• WORK ITEM
From the line below that contains "would comprise 160 to 180 apartments." to the line that contains "about $80 million.", repeat every line exactly, both ends included, and nothing else.

Start of EXTRACTED MATERIAL

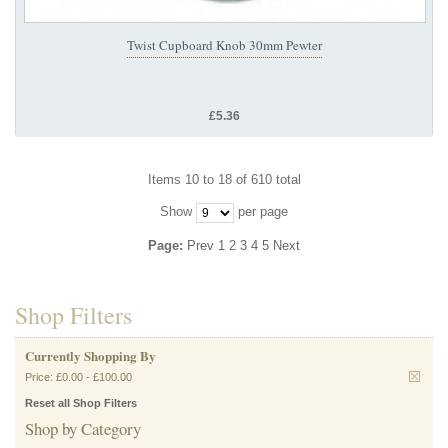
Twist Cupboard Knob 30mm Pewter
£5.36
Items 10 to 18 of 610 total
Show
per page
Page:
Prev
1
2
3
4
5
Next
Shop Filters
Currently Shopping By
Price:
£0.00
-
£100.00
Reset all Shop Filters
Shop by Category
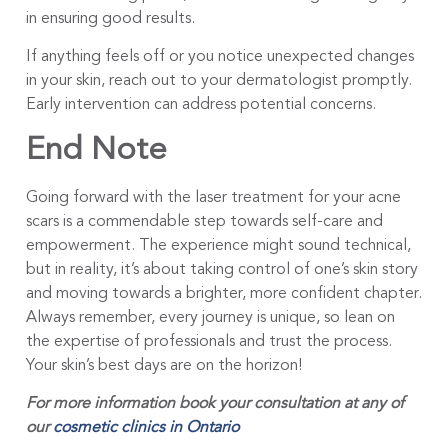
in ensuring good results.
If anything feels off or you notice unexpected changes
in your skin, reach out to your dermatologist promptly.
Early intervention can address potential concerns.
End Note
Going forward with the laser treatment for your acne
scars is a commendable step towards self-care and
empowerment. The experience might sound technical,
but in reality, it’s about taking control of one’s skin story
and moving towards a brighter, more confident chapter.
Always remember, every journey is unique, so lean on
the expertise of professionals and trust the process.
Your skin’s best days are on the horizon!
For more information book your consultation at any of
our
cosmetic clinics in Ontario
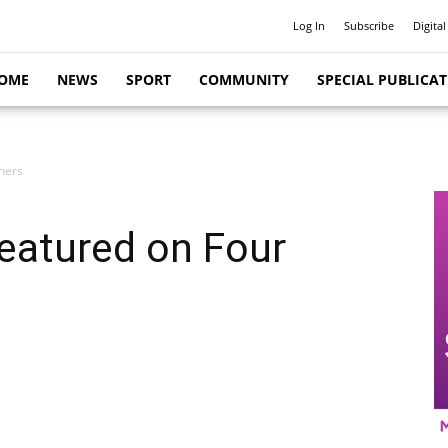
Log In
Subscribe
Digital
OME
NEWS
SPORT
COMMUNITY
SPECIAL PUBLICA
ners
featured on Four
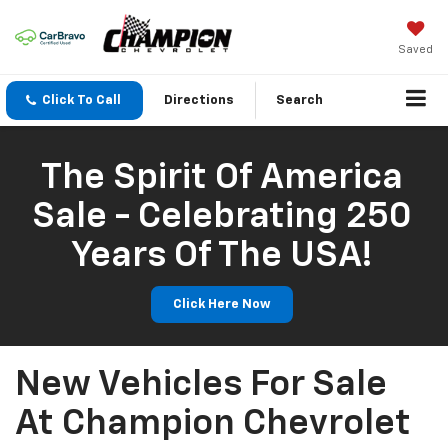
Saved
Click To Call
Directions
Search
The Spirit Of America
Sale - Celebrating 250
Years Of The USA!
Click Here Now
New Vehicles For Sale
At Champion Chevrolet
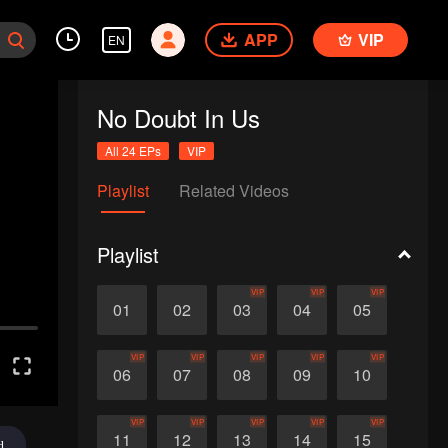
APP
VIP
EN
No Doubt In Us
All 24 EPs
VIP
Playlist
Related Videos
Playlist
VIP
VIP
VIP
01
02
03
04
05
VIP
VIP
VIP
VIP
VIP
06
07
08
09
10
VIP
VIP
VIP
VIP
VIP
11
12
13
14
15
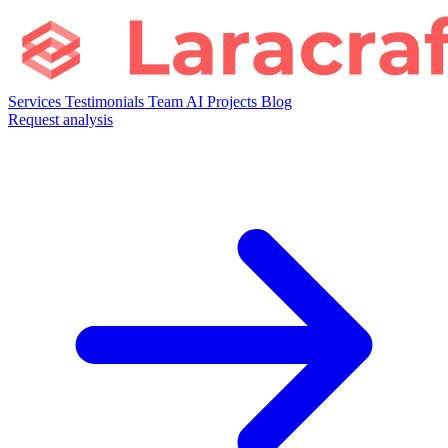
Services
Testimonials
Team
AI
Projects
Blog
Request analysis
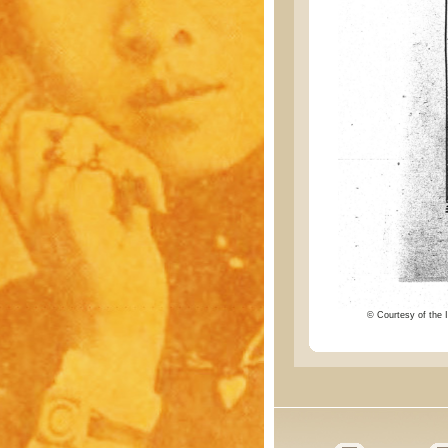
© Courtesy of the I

End of EXTRACTED MATERIAL
Start of EXTRACTED MATERIAL

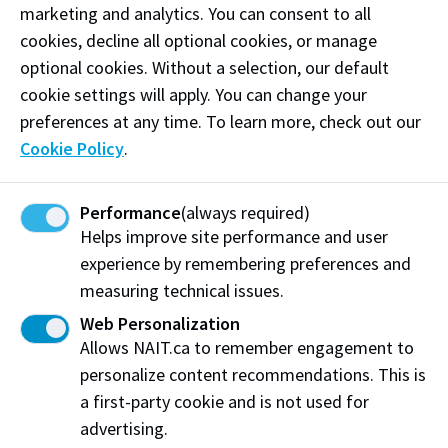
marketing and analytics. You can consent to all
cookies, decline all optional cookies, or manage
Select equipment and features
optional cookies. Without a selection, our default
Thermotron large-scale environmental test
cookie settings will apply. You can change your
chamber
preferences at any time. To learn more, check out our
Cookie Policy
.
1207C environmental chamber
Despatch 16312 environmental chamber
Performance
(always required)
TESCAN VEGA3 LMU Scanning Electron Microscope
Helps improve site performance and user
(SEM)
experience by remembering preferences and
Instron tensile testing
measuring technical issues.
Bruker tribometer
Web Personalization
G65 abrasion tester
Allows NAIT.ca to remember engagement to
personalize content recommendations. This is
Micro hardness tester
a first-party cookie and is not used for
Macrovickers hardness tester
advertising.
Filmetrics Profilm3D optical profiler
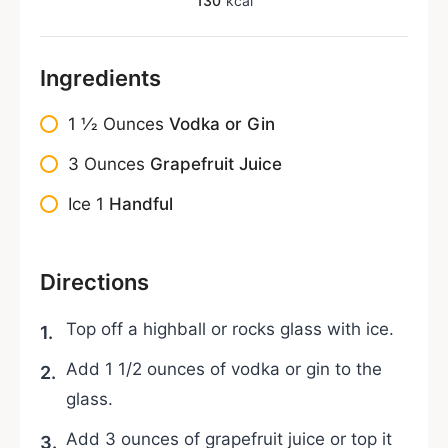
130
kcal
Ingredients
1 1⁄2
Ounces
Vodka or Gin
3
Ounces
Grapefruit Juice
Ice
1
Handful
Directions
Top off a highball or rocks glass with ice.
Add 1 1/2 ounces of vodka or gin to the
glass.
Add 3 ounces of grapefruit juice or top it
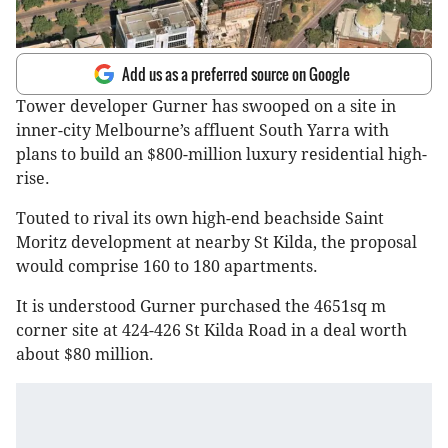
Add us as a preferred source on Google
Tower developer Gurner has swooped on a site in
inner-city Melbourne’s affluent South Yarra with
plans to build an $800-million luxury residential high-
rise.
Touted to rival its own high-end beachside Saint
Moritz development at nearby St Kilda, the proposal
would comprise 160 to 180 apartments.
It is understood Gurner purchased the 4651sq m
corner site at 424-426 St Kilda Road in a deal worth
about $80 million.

End of EXTRACTED MATERIAL

• RESPONSE TO THE TASK
would comprise 160 to 180 apartments.
It is understood Gurner purchased the 4651sq m
corner site at 424-426 St Kilda Road in a deal worth
about $80 million.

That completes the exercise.